The dearth of recent high court rulings on race in this state is surprising, especially given that: the U.S. Supreme Court in 2008 found that Jefferson Parish prosecutors discriminated on the basis of race in the selection of Allen Snyder’s capital jury; the Jena 6 episode erupted in December 2006; and incidents like the Danzinger Bridge shootings occurred in Katrina’s wake just five years ago. It is undeniable that race and racism still matter in Louisiana. So, why is so little apparently going on in front of the state’s highest court? I can think of a few possibilities, though these are all speculative:
(1) The Louisiana Supreme Court has declined to utilize its discretionary review power in cases which raise issues of racial discrimination, but has been compelled to confront those issues in death penalty cases because state law provides that the Court must decide those cases on the merits;
(2) Civil suits alleging race discrimination are disproportionately settled outside of court;
(3) Potential plaintiffs in Louisiana lack faith in the judicial system’s ability and willingness to decide claims of discrimination fairly;
(4) A paucity of (pro bono/public interest) civil rights lawyers interested in identifying issues and equipped to litigate them means that individuals with legitimate claims can’t afford or find representation;
(5) As some legal commentators recently explained, claims are difficult to mount because systems rather than identifiable and particular individuals perpetuate covert discrimination: “outcomes are rarely attributable to overt racial discrimination; instead, they result from patterns of implicit bias and institutionalized racism that tend to repeat and normalize the status quo.” Eva Paterson, et al., The Id, the Ego, and Equal Protection in the 21st Century: Building Upon Charles Lawrence’s Vision to Mount a Contemporary Challenge to the Intent Doctrine, 40 Conn.
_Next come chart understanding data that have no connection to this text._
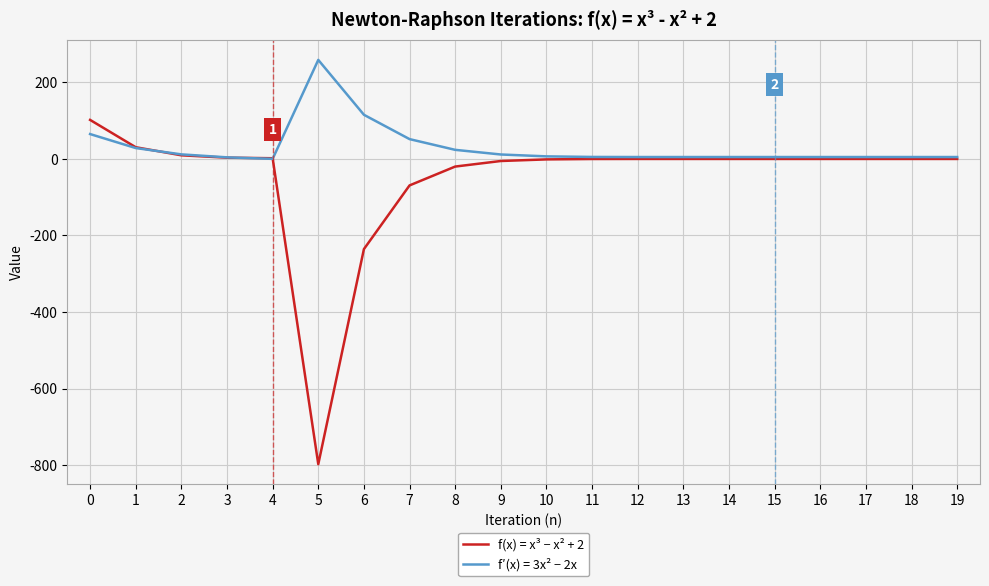

What is the difference between the highest and lowest values at 5?

1056.2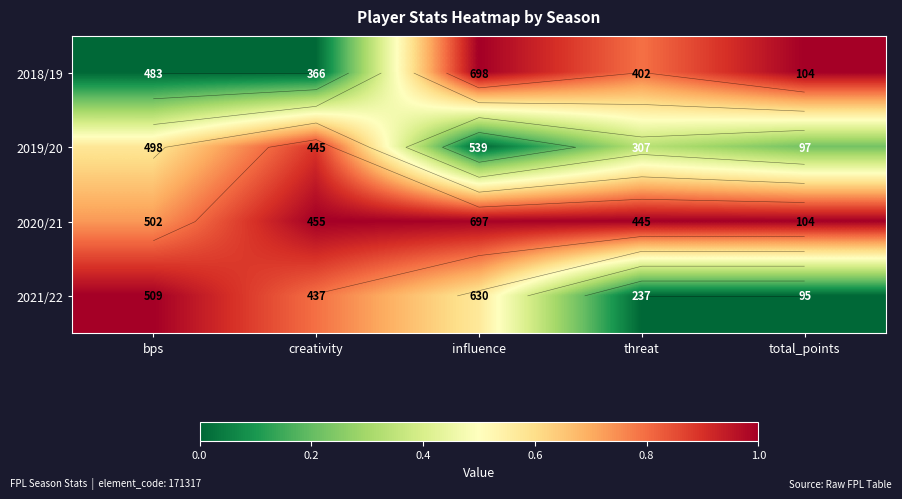

At how many categories does at least one series exceed 0?

5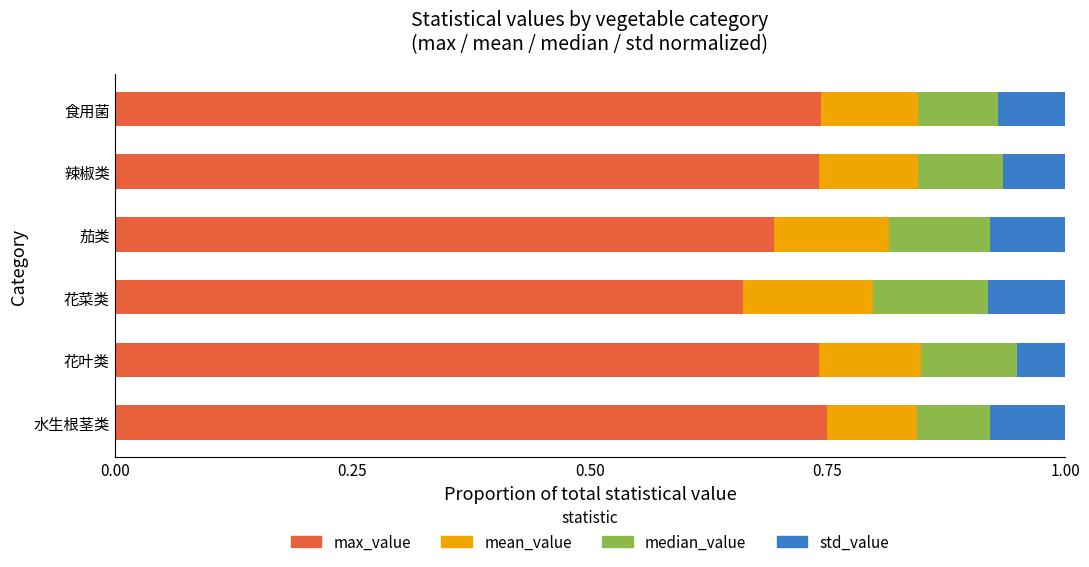

What is the sum of the max_value values at 辣椒类 and 花叶类?

1.5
L. Rev. 1175, 1179 (2008);
(6) The U.S. Supreme Court’s Equal Protection’s “intent” doctrine has made it nearly impossible to prove that the State has intentionally discriminated on the basis of race. See, e.g., id. at 1190-91;
(7) Individuals are reluctant to make allegations of race discrimination because they “are politically incendiary.” Ralph Richard Banks & Richard Thompson Ford, (How) Does Unconscious Bias Matter: Law, Politics, and Racial Inequality, 58 Emory L.J. 1053, 1103 (2009).
Perhaps the explanation is some combination of these factors, plus others I haven’t identified. Whatever the cause, the result is alarming. The reality is: “While the Jena 6 incident was a disturbing and highly visible reminder of the continued prevalence of racism in America, the equally troubling reality is that far less visible forms of racism and discrimination occur everyday and go largely unchallenged.” Eva Paterson, et al., The Id, the Ego, and Equal Protection in the 21st Century: Building Upon Charles Lawrence’s Vision to Mount a Contemporary Challenge to the Intent Doctrine, 40 Conn. L. Rev. 1175, 1177 (2008). Incremental steps must be taken to address each of the factors contributing to the problem of unchallenged racism. But, there certainly exists an opportunity for the courts to step up and meaningfully analyze the claims that are actually presented to them. At the Louisiana Supreme Court, a logical first step would be to give capital defendants meaningful appellate review when they make substantiated claims that the State discriminated against prospective jurors in their cases. Then, it can step beyond the world of mandatory jurisdiction and provide litigants with a realistic hope that their concerns will not fall upon deaf ears. But, a simple Lexis search leaves one to wonder whether the fight for racial equality is fading, despite clear evidence for its need.